**KUTIPAN DOKUMEN:**
========================================

Gerhana dan Keyakinan

Gerhana dan Keyakinan

foto: detik.com

Suaramuslim.net – Gerhana bulan dan matahari adalah sebagian dari tanda-tanda kebesaran Allah. Tak mungkin terbantahkan. Allah Swt berfirman,”Dan di antara tanda-tanda kekuasaan-Nya ialah malam, siang, matahari dan bulan. Janganlah sembah matahari maupun bulan, tapi sembahlah Allah yang menciptakannya. Jika Ialah yang kamu hendak sembah,” (QS. Fushilat: 41). Berangkat dari sini adanya gerhana terlepas dari sebuah fenomena alam periodik, juga ada nilai yang semestinya ditanam pada masyarakat. Mengingat keyakinan yang tidak tepat seringkali menyertainya.

========================================

**TUGAS TERTULIS:**
- A) Dalam tulisan tentang gerhana di atas, gerhana bulan dan matahari disebut sebagai sebagian dari apa?
- B) Lanjutkan tulisan tentang gerhana dan keyakinan di atas, mulai setelah kalimat terakhirnya.

**INFORMASI YANG DIBERIKAN:**
========================================

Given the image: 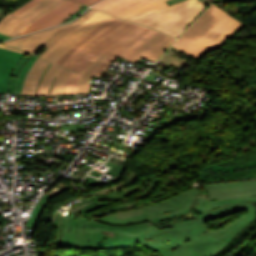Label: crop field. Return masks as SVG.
<instances>
[{"instance_id": "8a807250", "label": "crop field", "mask_w": 256, "mask_h": 256, "mask_svg": "<svg viewBox=\"0 0 256 256\" xmlns=\"http://www.w3.org/2000/svg\"><path fill=\"white\" fill-rule=\"evenodd\" d=\"M241 201L256 203V180L196 186L149 207L90 221L85 217L67 216L63 219L65 223L62 240L58 243L60 225L56 247L104 249L143 246L157 250L162 256H212L222 250L241 229L256 218V208L252 205L254 203H241L203 214L198 212ZM191 209L199 219L175 224L177 228L167 230H159L151 225L184 214ZM244 209L248 210V215L209 233L205 223L207 220ZM68 219L72 222L69 241H67ZM75 222H78L79 242H76ZM83 224H86V229L84 243H81ZM92 226L94 230L89 234L90 243H87L86 234ZM106 230L117 233L114 239L101 234Z\"/></svg>"}, {"instance_id": "ac0d7876", "label": "crop field", "mask_w": 256, "mask_h": 256, "mask_svg": "<svg viewBox=\"0 0 256 256\" xmlns=\"http://www.w3.org/2000/svg\"><path fill=\"white\" fill-rule=\"evenodd\" d=\"M164 1L103 0L94 7L178 38L208 5L199 0H184L169 6Z\"/></svg>"}, {"instance_id": "34b2d1b8", "label": "crop field", "mask_w": 256, "mask_h": 256, "mask_svg": "<svg viewBox=\"0 0 256 256\" xmlns=\"http://www.w3.org/2000/svg\"><path fill=\"white\" fill-rule=\"evenodd\" d=\"M142 27L143 25L113 17L76 42L55 63L78 71L70 75L65 94L75 93L81 75L102 52L111 56Z\"/></svg>"}, {"instance_id": "412701ff", "label": "crop field", "mask_w": 256, "mask_h": 256, "mask_svg": "<svg viewBox=\"0 0 256 256\" xmlns=\"http://www.w3.org/2000/svg\"><path fill=\"white\" fill-rule=\"evenodd\" d=\"M243 26L211 3L172 47L199 59L213 49L223 46L226 40Z\"/></svg>"}, {"instance_id": "f4fd0767", "label": "crop field", "mask_w": 256, "mask_h": 256, "mask_svg": "<svg viewBox=\"0 0 256 256\" xmlns=\"http://www.w3.org/2000/svg\"><path fill=\"white\" fill-rule=\"evenodd\" d=\"M202 182L256 177V148L220 164L200 168Z\"/></svg>"}, {"instance_id": "dd49c442", "label": "crop field", "mask_w": 256, "mask_h": 256, "mask_svg": "<svg viewBox=\"0 0 256 256\" xmlns=\"http://www.w3.org/2000/svg\"><path fill=\"white\" fill-rule=\"evenodd\" d=\"M65 0H43L17 18L7 14L0 21V33L9 37L19 36L30 24Z\"/></svg>"}, {"instance_id": "e52e79f7", "label": "crop field", "mask_w": 256, "mask_h": 256, "mask_svg": "<svg viewBox=\"0 0 256 256\" xmlns=\"http://www.w3.org/2000/svg\"><path fill=\"white\" fill-rule=\"evenodd\" d=\"M111 18V16L99 11L93 18L87 21L82 26L75 29L73 32L68 34L64 39H62L45 57L44 59L55 63L56 60L77 40L82 38L89 31L94 29L96 26Z\"/></svg>"}, {"instance_id": "d8731c3e", "label": "crop field", "mask_w": 256, "mask_h": 256, "mask_svg": "<svg viewBox=\"0 0 256 256\" xmlns=\"http://www.w3.org/2000/svg\"><path fill=\"white\" fill-rule=\"evenodd\" d=\"M175 40L176 39L172 37L158 32L131 54L127 60L137 62L143 57L156 62Z\"/></svg>"}, {"instance_id": "5a996713", "label": "crop field", "mask_w": 256, "mask_h": 256, "mask_svg": "<svg viewBox=\"0 0 256 256\" xmlns=\"http://www.w3.org/2000/svg\"><path fill=\"white\" fill-rule=\"evenodd\" d=\"M81 6L82 4L67 0L35 21L21 35L55 26L66 19Z\"/></svg>"}, {"instance_id": "3316defc", "label": "crop field", "mask_w": 256, "mask_h": 256, "mask_svg": "<svg viewBox=\"0 0 256 256\" xmlns=\"http://www.w3.org/2000/svg\"><path fill=\"white\" fill-rule=\"evenodd\" d=\"M156 32L146 26H144L138 33L130 38L120 49H118L111 57L109 56L96 70L95 76L102 77L108 67L114 62L117 56L126 59L131 53H133L141 44L149 39Z\"/></svg>"}, {"instance_id": "28ad6ade", "label": "crop field", "mask_w": 256, "mask_h": 256, "mask_svg": "<svg viewBox=\"0 0 256 256\" xmlns=\"http://www.w3.org/2000/svg\"><path fill=\"white\" fill-rule=\"evenodd\" d=\"M64 25H60L57 27H53L47 30L40 31L38 33L30 34L21 38L13 39L5 42L4 44L7 46H11L14 48L22 49L29 51L35 54L38 50H40L46 42Z\"/></svg>"}, {"instance_id": "d1516ede", "label": "crop field", "mask_w": 256, "mask_h": 256, "mask_svg": "<svg viewBox=\"0 0 256 256\" xmlns=\"http://www.w3.org/2000/svg\"><path fill=\"white\" fill-rule=\"evenodd\" d=\"M24 55L0 48V92L8 93L12 68Z\"/></svg>"}, {"instance_id": "22f410ed", "label": "crop field", "mask_w": 256, "mask_h": 256, "mask_svg": "<svg viewBox=\"0 0 256 256\" xmlns=\"http://www.w3.org/2000/svg\"><path fill=\"white\" fill-rule=\"evenodd\" d=\"M98 10L95 9H88L84 14L79 16L78 19L67 23L64 28H62L60 31H58L45 45L48 49L42 53L39 57L43 58L63 37H65L68 33H70L72 30L80 26L81 24L85 23L87 20H89L92 16H94ZM64 39V38H63Z\"/></svg>"}, {"instance_id": "cbeb9de0", "label": "crop field", "mask_w": 256, "mask_h": 256, "mask_svg": "<svg viewBox=\"0 0 256 256\" xmlns=\"http://www.w3.org/2000/svg\"><path fill=\"white\" fill-rule=\"evenodd\" d=\"M48 64L49 62L38 58L25 78L22 94L34 95L39 79Z\"/></svg>"}, {"instance_id": "5142ce71", "label": "crop field", "mask_w": 256, "mask_h": 256, "mask_svg": "<svg viewBox=\"0 0 256 256\" xmlns=\"http://www.w3.org/2000/svg\"><path fill=\"white\" fill-rule=\"evenodd\" d=\"M108 57V55L102 53L89 67L88 69L85 71V73L82 75L79 84H78V88H77V92L76 93H81V92H87V85L88 82L91 78V76L93 75V73L95 72V70L97 69V67Z\"/></svg>"}, {"instance_id": "d9b57169", "label": "crop field", "mask_w": 256, "mask_h": 256, "mask_svg": "<svg viewBox=\"0 0 256 256\" xmlns=\"http://www.w3.org/2000/svg\"><path fill=\"white\" fill-rule=\"evenodd\" d=\"M145 182V179H142V181L130 188L124 189L122 191H115V192H111V193H107L104 195H100L88 200H113V201H118L124 197H127L129 195H131L132 193H134L135 191H137L139 188L142 187L143 183ZM87 201V200H86Z\"/></svg>"}, {"instance_id": "733c2abd", "label": "crop field", "mask_w": 256, "mask_h": 256, "mask_svg": "<svg viewBox=\"0 0 256 256\" xmlns=\"http://www.w3.org/2000/svg\"><path fill=\"white\" fill-rule=\"evenodd\" d=\"M158 183H159V180L152 179L150 181V183L148 184L147 188L144 191H142L140 194H138L136 197H134L118 206L107 209V210H105V212L108 213V212H112V211H116V210H120V209L138 205L140 199H142L145 195H147L153 189V187Z\"/></svg>"}, {"instance_id": "4a817a6b", "label": "crop field", "mask_w": 256, "mask_h": 256, "mask_svg": "<svg viewBox=\"0 0 256 256\" xmlns=\"http://www.w3.org/2000/svg\"><path fill=\"white\" fill-rule=\"evenodd\" d=\"M141 175H142V173L130 172V174L127 177L126 180L118 183L115 186L105 188V189H102V190H98V191L90 192V193H88V197L95 196V195H98V194H101V193H104V192H108V191H114L118 188H123V187L130 186V185L134 184Z\"/></svg>"}, {"instance_id": "bc2a9ffb", "label": "crop field", "mask_w": 256, "mask_h": 256, "mask_svg": "<svg viewBox=\"0 0 256 256\" xmlns=\"http://www.w3.org/2000/svg\"><path fill=\"white\" fill-rule=\"evenodd\" d=\"M59 67L51 64V66L49 67V69L47 70L40 86H39V90H38V94L39 96H45L48 95L49 93V89L51 87L52 81L54 79V76L56 74V72L58 71Z\"/></svg>"}, {"instance_id": "214f88e0", "label": "crop field", "mask_w": 256, "mask_h": 256, "mask_svg": "<svg viewBox=\"0 0 256 256\" xmlns=\"http://www.w3.org/2000/svg\"><path fill=\"white\" fill-rule=\"evenodd\" d=\"M195 218H197V217L194 214V212L191 210L190 212H188L184 215L176 216L175 218L167 219L165 221L158 222V223H155L152 225L158 227L159 229H167V228L175 227L173 225L175 223H179V222H183L185 220H190V219H195Z\"/></svg>"}, {"instance_id": "92a150f3", "label": "crop field", "mask_w": 256, "mask_h": 256, "mask_svg": "<svg viewBox=\"0 0 256 256\" xmlns=\"http://www.w3.org/2000/svg\"><path fill=\"white\" fill-rule=\"evenodd\" d=\"M70 73H71V71H68V70L62 68V70L60 71V73L58 74V76L55 80L51 95L64 94L65 87H66Z\"/></svg>"}, {"instance_id": "dafd665d", "label": "crop field", "mask_w": 256, "mask_h": 256, "mask_svg": "<svg viewBox=\"0 0 256 256\" xmlns=\"http://www.w3.org/2000/svg\"><path fill=\"white\" fill-rule=\"evenodd\" d=\"M38 57L33 56L29 59V61L26 63V65L24 66V68L22 69V71L19 73L18 79H17V84H16V88H15V92L17 94H21L22 91V85H23V81L24 78L28 72V70L31 68V66L33 65V63L36 61Z\"/></svg>"}, {"instance_id": "00972430", "label": "crop field", "mask_w": 256, "mask_h": 256, "mask_svg": "<svg viewBox=\"0 0 256 256\" xmlns=\"http://www.w3.org/2000/svg\"><path fill=\"white\" fill-rule=\"evenodd\" d=\"M40 1H42V0H29L27 3L18 7L17 9L13 10L10 13L17 17L19 14H21L22 12H24L25 10H27L28 8L32 7L33 5H35L36 3L40 2ZM76 1H79V2H82L84 4L91 6V5L99 2L100 0H76Z\"/></svg>"}, {"instance_id": "a9b5d70f", "label": "crop field", "mask_w": 256, "mask_h": 256, "mask_svg": "<svg viewBox=\"0 0 256 256\" xmlns=\"http://www.w3.org/2000/svg\"><path fill=\"white\" fill-rule=\"evenodd\" d=\"M167 53L173 55V56H176L177 58L181 59V60H185L186 58H188L189 60L187 62L193 64V65H197L199 63V60L177 50V49H174L172 47L169 48V50L167 51ZM186 61V60H185Z\"/></svg>"}, {"instance_id": "4177f3b9", "label": "crop field", "mask_w": 256, "mask_h": 256, "mask_svg": "<svg viewBox=\"0 0 256 256\" xmlns=\"http://www.w3.org/2000/svg\"><path fill=\"white\" fill-rule=\"evenodd\" d=\"M95 202H99V203H105L106 205H108V204H110V203H112L113 201H92V202H88V203H85V204H83V205H80V206H77V207H75V208H72V209H70V210H68V211H70V212H72L73 214L76 212V213H78L79 215L80 214H85V215H87L88 217H90L86 212L85 213H83V212H81V211H79L78 209H80V208H82V207H85V206H87V205H90V204H93V203H95ZM106 205H104V206H106ZM101 207H103V206H101ZM100 208V207H99ZM97 209V208H96ZM94 210V209H93ZM91 211V210H90ZM91 218V217H90Z\"/></svg>"}, {"instance_id": "730fd06b", "label": "crop field", "mask_w": 256, "mask_h": 256, "mask_svg": "<svg viewBox=\"0 0 256 256\" xmlns=\"http://www.w3.org/2000/svg\"><path fill=\"white\" fill-rule=\"evenodd\" d=\"M101 205H104V204L95 203V204H93V205H90V206H88V207L82 208V209H80V210L83 211V212H85V211H88V210H90V209L99 207V206H101Z\"/></svg>"}, {"instance_id": "eef30255", "label": "crop field", "mask_w": 256, "mask_h": 256, "mask_svg": "<svg viewBox=\"0 0 256 256\" xmlns=\"http://www.w3.org/2000/svg\"><path fill=\"white\" fill-rule=\"evenodd\" d=\"M59 215H60V213L58 212V213H57V216H56V219H55V221H54V223H53L52 226L57 227V225H58V220H59Z\"/></svg>"}, {"instance_id": "ae1a2a85", "label": "crop field", "mask_w": 256, "mask_h": 256, "mask_svg": "<svg viewBox=\"0 0 256 256\" xmlns=\"http://www.w3.org/2000/svg\"><path fill=\"white\" fill-rule=\"evenodd\" d=\"M8 38H9V37L0 34V42H2V41L5 40V39H8Z\"/></svg>"}, {"instance_id": "d3111659", "label": "crop field", "mask_w": 256, "mask_h": 256, "mask_svg": "<svg viewBox=\"0 0 256 256\" xmlns=\"http://www.w3.org/2000/svg\"><path fill=\"white\" fill-rule=\"evenodd\" d=\"M0 47L7 48V49H11V50H15V51H19V52H22V51H20V50L12 49V48L5 47V46H1V45H0ZM23 53H24V52H23ZM25 54H26V53H25Z\"/></svg>"}, {"instance_id": "750c4746", "label": "crop field", "mask_w": 256, "mask_h": 256, "mask_svg": "<svg viewBox=\"0 0 256 256\" xmlns=\"http://www.w3.org/2000/svg\"><path fill=\"white\" fill-rule=\"evenodd\" d=\"M50 64H51V63H50ZM49 66H50V65H49ZM49 66H48V67H49ZM48 67H47V69H48ZM47 69H46V70H47ZM46 70H45V72H46ZM45 72H44V73H45ZM44 73H43V75H44ZM43 75H42V77H43ZM41 79H42V78H41ZM40 81H41V80H40ZM39 83H40V82H39ZM38 86H39V85H38ZM37 90H38V88H37ZM37 90H36V93H37ZM35 95H36V94H35Z\"/></svg>"}, {"instance_id": "bd1437ed", "label": "crop field", "mask_w": 256, "mask_h": 256, "mask_svg": "<svg viewBox=\"0 0 256 256\" xmlns=\"http://www.w3.org/2000/svg\"><path fill=\"white\" fill-rule=\"evenodd\" d=\"M101 214H105V212L102 211V212H99V213H97V214H95V215H101Z\"/></svg>"}, {"instance_id": "1d83c4d3", "label": "crop field", "mask_w": 256, "mask_h": 256, "mask_svg": "<svg viewBox=\"0 0 256 256\" xmlns=\"http://www.w3.org/2000/svg\"><path fill=\"white\" fill-rule=\"evenodd\" d=\"M63 223H64V221H63ZM63 223H62V229H63ZM62 229H61V234H62ZM61 234H60V240H61ZM60 240H59V242H60Z\"/></svg>"}, {"instance_id": "120bbe31", "label": "crop field", "mask_w": 256, "mask_h": 256, "mask_svg": "<svg viewBox=\"0 0 256 256\" xmlns=\"http://www.w3.org/2000/svg\"><path fill=\"white\" fill-rule=\"evenodd\" d=\"M93 230V228L88 232V234ZM88 234H87V240L89 242V239H88Z\"/></svg>"}, {"instance_id": "d32e631a", "label": "crop field", "mask_w": 256, "mask_h": 256, "mask_svg": "<svg viewBox=\"0 0 256 256\" xmlns=\"http://www.w3.org/2000/svg\"><path fill=\"white\" fill-rule=\"evenodd\" d=\"M76 232H77V223H76ZM77 241H78V232H77Z\"/></svg>"}, {"instance_id": "5866460e", "label": "crop field", "mask_w": 256, "mask_h": 256, "mask_svg": "<svg viewBox=\"0 0 256 256\" xmlns=\"http://www.w3.org/2000/svg\"><path fill=\"white\" fill-rule=\"evenodd\" d=\"M84 229H85V225H84ZM84 229H83V238H84ZM83 238H82V242H83Z\"/></svg>"}, {"instance_id": "028f5c9d", "label": "crop field", "mask_w": 256, "mask_h": 256, "mask_svg": "<svg viewBox=\"0 0 256 256\" xmlns=\"http://www.w3.org/2000/svg\"><path fill=\"white\" fill-rule=\"evenodd\" d=\"M75 215H77V214L75 213ZM77 216H78V217H81L82 215H81V216L77 215ZM84 216H85V215H84ZM86 217H87V216H86ZM89 220H90V218H89Z\"/></svg>"}, {"instance_id": "e1f06a70", "label": "crop field", "mask_w": 256, "mask_h": 256, "mask_svg": "<svg viewBox=\"0 0 256 256\" xmlns=\"http://www.w3.org/2000/svg\"><path fill=\"white\" fill-rule=\"evenodd\" d=\"M69 222H70V220H69ZM70 226H71V222H70ZM69 231H70V229H69ZM69 237V236H68Z\"/></svg>"}, {"instance_id": "0bd39190", "label": "crop field", "mask_w": 256, "mask_h": 256, "mask_svg": "<svg viewBox=\"0 0 256 256\" xmlns=\"http://www.w3.org/2000/svg\"><path fill=\"white\" fill-rule=\"evenodd\" d=\"M204 212H206V211H204ZM200 213H203V212H200Z\"/></svg>"}, {"instance_id": "b80d0937", "label": "crop field", "mask_w": 256, "mask_h": 256, "mask_svg": "<svg viewBox=\"0 0 256 256\" xmlns=\"http://www.w3.org/2000/svg\"><path fill=\"white\" fill-rule=\"evenodd\" d=\"M62 218H64V217L62 216ZM62 218H61V219H62Z\"/></svg>"}, {"instance_id": "c035e120", "label": "crop field", "mask_w": 256, "mask_h": 256, "mask_svg": "<svg viewBox=\"0 0 256 256\" xmlns=\"http://www.w3.org/2000/svg\"><path fill=\"white\" fill-rule=\"evenodd\" d=\"M71 215H73V214H71Z\"/></svg>"}]
</instances>
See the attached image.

========================================

**HASIL BERURUTAN:**
- A) Sebagian dari tanda-tanda kebesaran Allah.

- B)
Bulan dimakan buto, naga yang menelan bulan, kematian tokoh dan semisalnya. Beberapa keyakinan ini diikuti dengan sebuah tindakan. Ramai-ramai memukul lumpang dan lesung agar buto mengeluarkan kembali.

Islam datang untuk menetralisir keyakinan saat gerhana terjadi akan menuntut tumbal. Baik berupa kematian seorang anak atau musibah yang mengakibatkan kematian lebih banyak.

Kematian Ibrahim putranya Rasulullah Saw, oleh masyarakat Arab Jahiliyah diyakini sebagai penyebab gerhana bulan. Seketika itu Rasulullah membantah dalam sabdanya,”Matahari dan bulan adalah dua tanda di antara tanda-tanda kekuasaan Allah. Kedua gerhana tersebut tidak terjadi karena kematian atau lahirnya seseorang.” (HR. Bukhari Muslim).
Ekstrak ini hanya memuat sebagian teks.